Se você está de braços cruzados e torcendo o nariz para eu usar uma Resolução revogada, eu vou atender você. E não me entenda mal, isso é importante, afinal a Resolução CFC 750/93 é ótima para fins didáticos, mas não pode ser oficialmente usada como base legal. Para isso, veja o item 1.17 do CPC 00, que trata da Estrutura Conceitual. É uma redação muito menos direta, mais enrolada, mas tem o mesmo propósito.
Ah, Caio… mas isso todo mundo sabe. Será mesmo? Aí é o princípio do erro.
Princípio da competência
Todos colocam essa célebre frase do princípio da competência em suas notas explicativas. Até naquelas mais sem vergonha, feitas a partir de copia/cola de modelinho tirado do google. O problema é que poucos efetivamente aplicam. E eu vou dar alguns exemplos claros disso. Responda com sinceridade:
Quando a empresa tributa pelo regime de caixa, você contabiliza a receita no mês em que presta o serviço ou no mês em que ele recebe?
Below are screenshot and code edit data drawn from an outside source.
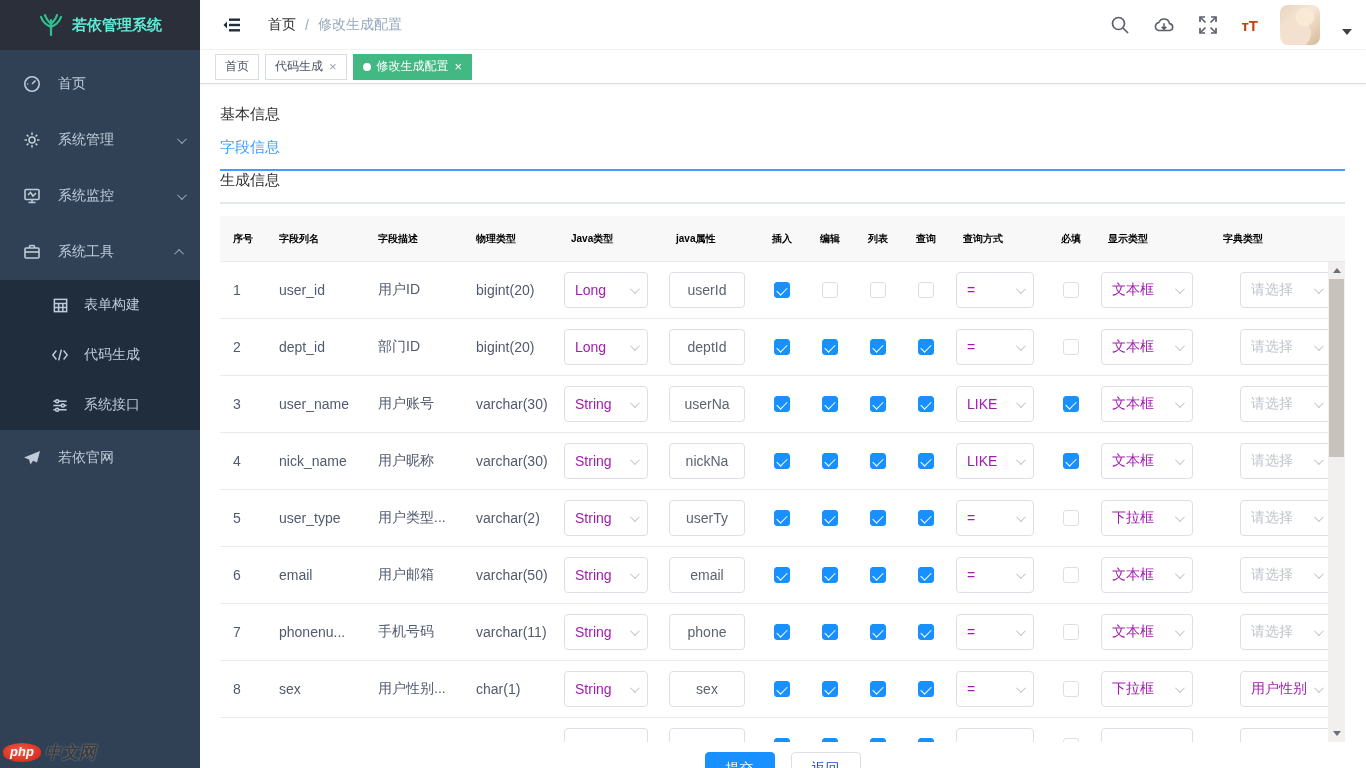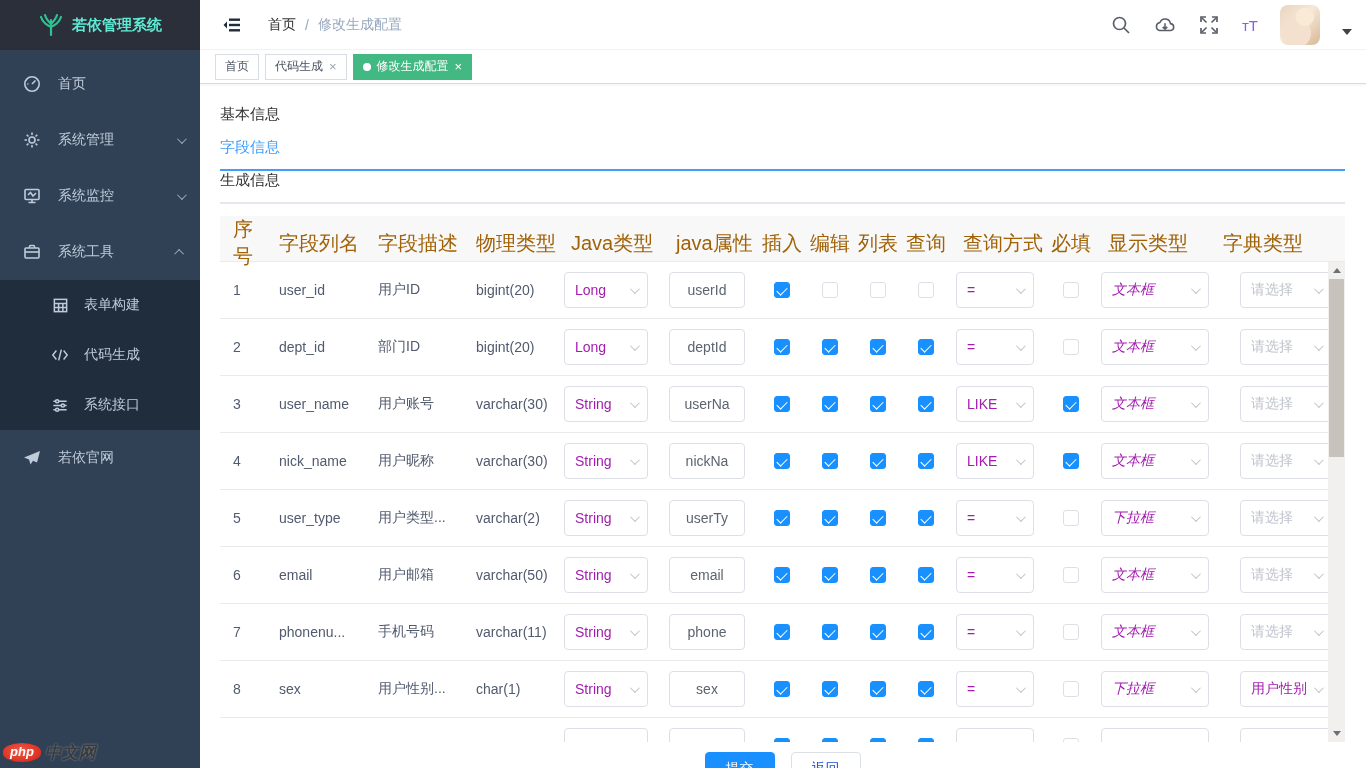--- a/index.html
+++ b/index.html
@@ -26,21 +26,21 @@
   .main { position:absolute; left:200px; top:0; width:1166px; height:768px; background:#fff; }
 
   .navbar { height:50px; background:#fff; display:flex; align-items:center; border-bottom:1px solid #f4f4f4; position:relative; }
   .hamburger { margin-left:22px; cursor:pointer; display:flex; }
   .breadcrumb { margin-left:26px; font-size:14px; display:flex; gap:9px; align-items:center; }
   .bc-home { color:#303133; }
   .bc-sep, .bc-cur { color:#97a8be; }
   .nav-right { position:absolute; right:14px; top:0; height:50px; display:flex; align-items:center; gap:22px; }
   .nav-ic { width:22px; height:22px; display:flex; align-items:center; justify-content:center; cursor:pointer; }
   svg.navic { stroke:#5a5e66; fill:none; stroke-width:1.7; }
-  .fontsize-ic { font-size:15px; color:#8b5cf6; font-weight:normal; letter-spacing:0; cursor:pointer; }
+  .fontsize-ic { font-size:15px; color:#c2410c; font-weight:bold; letter-spacing:0; cursor:pointer; }
   .avatar { width:40px; height:40px; border-radius:8px; cursor:pointer;
     background:
       radial-gradient(circle at 62% 30%, #f9ead6 0 24%, transparent 25%),
       radial-gradient(circle at 40% 70%, #f3e0cf 0 40%, transparent 41%),
       linear-gradient(135deg,#e9d4bd 0%, #f5e8d7 45%, #d9b897 100%); }
   .caret { width:0; height:0; border-left:5px solid transparent; border-right:5px solid transparent; border-top:6px solid #3f4348; margin-top:14px; cursor:pointer; }
 
   
   .tagbar { height:34px; border-bottom:1px solid #d8dce5; box-shadow:0 1px 3px rgba(0,0,0,.06); display:flex; align-items:center; padding-left:15px; gap:6px; background:#fff; position:relative; z-index:2; }
   .tag { height:26px; display:inline-flex; align-items:center; gap:6px; padding:0 9px; border:1px solid #d8dce5; background:#fff; color:#495060; font-size:12px; cursor:pointer; }
@@ -52,36 +52,36 @@
   
   .content { padding:21px 0 0 20px; }
   .tabs { display:flex; position:relative; width:1125px;flex-direction:column; }
   .tab { font-size:15px; color:#303133; padding-bottom:14px; cursor:pointer; position:relative; }
   .tab.active { color:#409EFF; }
   .tab.active::after { content:""; position:absolute; left:0; right:0; bottom:0; height:2px; background:#409EFF; z-index:1; }
   .tabs::after { content:""; position:absolute; left:0; bottom:0; width:100%; height:2px; background:#e4e7ed; }
 
   .tablewrap { position:relative; width:1125px; margin-top:12px; }
   .grid { display:grid; grid-template-columns:46px 99px 98px 95px 105px 95px 48px 48px 48px 48px 97px 48px 115px 1fr; }
-  .thead { height:46px; background:#f8f8f9; align-items:center; color:#a16207; font-size:20px; font-weight:normal; border-bottom:1px solid #e8eaec; }
+  .thead { height:46px; background:#f8f8f9; align-items:center; color:#000000; font-size:10px; font-weight:bold; border-bottom:1px solid #e8eaec; }
   .thead > div { padding-left:13px; }
   .thead > div.c-center { padding-left:0; text-align:center; }
   .tbody { height:480px; overflow:hidden; width:1108px; }
   .trow { height:57px; align-items:center; border-bottom:1px solid #e8eaec; color:#515a6e; font-size:14px; }
   .tcell { padding-left:13px; white-space:nowrap; overflow:hidden; }
   .ccell { display:flex; justify-content:center; }
   .scell { display:flex; padding-left:6px; }
 
   .sel { height:36px; border:1px solid #dcdfe6; border-radius:4px; background:#fff; display:flex; align-items:center; padding:0 10px; cursor:pointer; }
   .sel .val { flex:1; font-size:14px; color:#a21caf; white-space:nowrap; overflow:hidden; }
   .sel .val.ph { color:#c0c4cc; }
   .sel .sarr { width:7px; height:7px; border-right:1.4px solid #c0c4cc; border-bottom:1.4px solid #c0c4cc; transform:rotate(45deg) translateY(-2px); flex:none; margin-left:4px; }
   .inp { height:36px; border:1px solid #dcdfe6; border-radius:4px; background:#fff; display:flex; align-items:center; justify-content:center; font-size:14px; color:#5c6470; padding:0 8px; white-space:nowrap; overflow:hidden; cursor:text; }
   .ctl-jtype { width:84px; } .ctl-jfield { width:76px; } .ctl-qtype { width:78px; }
-  .ctl-dtype { width:108px;font-style:italic; } .ctl-dict { width:92px;margin-left:24px; }
+  .ctl-dtype { width:92px; } .ctl-dict { width:92px;margin-left:24px; }
 
   .cb { width:16px; height:16px; border-radius:3px; border:1px solid #dcdfe6; background:#fff; position:relative; cursor:pointer; }
   .cb.on { background:#1890ff; border-color:#1890ff; }
   .cb.on::after { content:""; position:absolute; left:4px; top:1.5px; width:5px; height:9px; border-right:1.8px solid #fff; border-bottom:1.8px solid #fff; transform:rotate(45deg); }
 
   
   .sbar { position:absolute; top:46px; right:0; width:17px; height:480px; background:#f1f0ee; }
   .sbar .arr { position:absolute; left:0; width:17px; height:17px; display:flex; align-items:center; justify-content:center; cursor:pointer; }
   .sbar .arr.up { top:0; } .sbar .arr.dn { bottom:0; }
   .tri-up { width:0; height:0; border-left:4px solid transparent; border-right:4px solid transparent; border-bottom:5px solid #6b6f76; }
Ao prestar o serviço (ou efetuar a venda), a receita é auferida pela transferência de controle do bem vendido, ou pela realização do serviço que foi combinado (cumprindo a obrigação de performance, pra quem é tarado em contabilês). Se você só reconhece a receita quando recebida, você está escriturando errado, em desacordo com o princípio da competência.
Quando a empresa tem um débito em atraso, você contabiliza as multas e juros de mora mês a mês ou só no mês em que ocorre o pagamento?
As multas e juros de mora são despesas financeiras que incorrem ao longo do tempo. As multas, diariamente, em regra 0,33% ao dia. Os juros, mensalmente, em regra pela Selic (mais 1% pelo mês do pagamento). Se você só reconhece essas despesas no mês do pagamento, está escriturando errado, praticamente fazendo Luca Pacioli se revirar no caixão.
Quando a empresa tem um crédito tributário de pagamento indevido ou a maior, por exemplo, você contabiliza as receitas de valoração pela Selic mês a mês ou só no mês em que faz a restituição/compensação?
A valoração pela Selic é um exemplo clássico de receita financeira, ou seja, o dinheiro ao longo do tempo. Ela é auferida mensalmente, em regra pela Selic. Se você só reconhece essa receita no mês em que usa o crédito tributário, está escriturando completamente errado, inclusive postergando indevidamente uma receita financeira… que dependendo do seu regime, deve ser tributada.
Erros contábeis
Se você faz tudo isso direito, meus parabéns! Pode-se considerar uma exceção à regra no mercado contábil atual. Mas se você comete esses deslizes, eu quero te dizer que tá tudo bem. Não que errar esteja tudo bem, mas que é um erro muito frequente, você não deve se sentir o “cocô do cavalo do bandido” por conta disso. O que eu lhe sugiro é parar um instante e pensar o seguinte.
Agora você já sabe. Uma vez que viu, não dá pra desver. Então cabe a você decidir o que fazer em relação a isso. Continuar levando o erro adiante ou usar isso para melhorar? Se você está no segundo grupo, que deseja melhorar, conte comigo. Bora crescer juntos!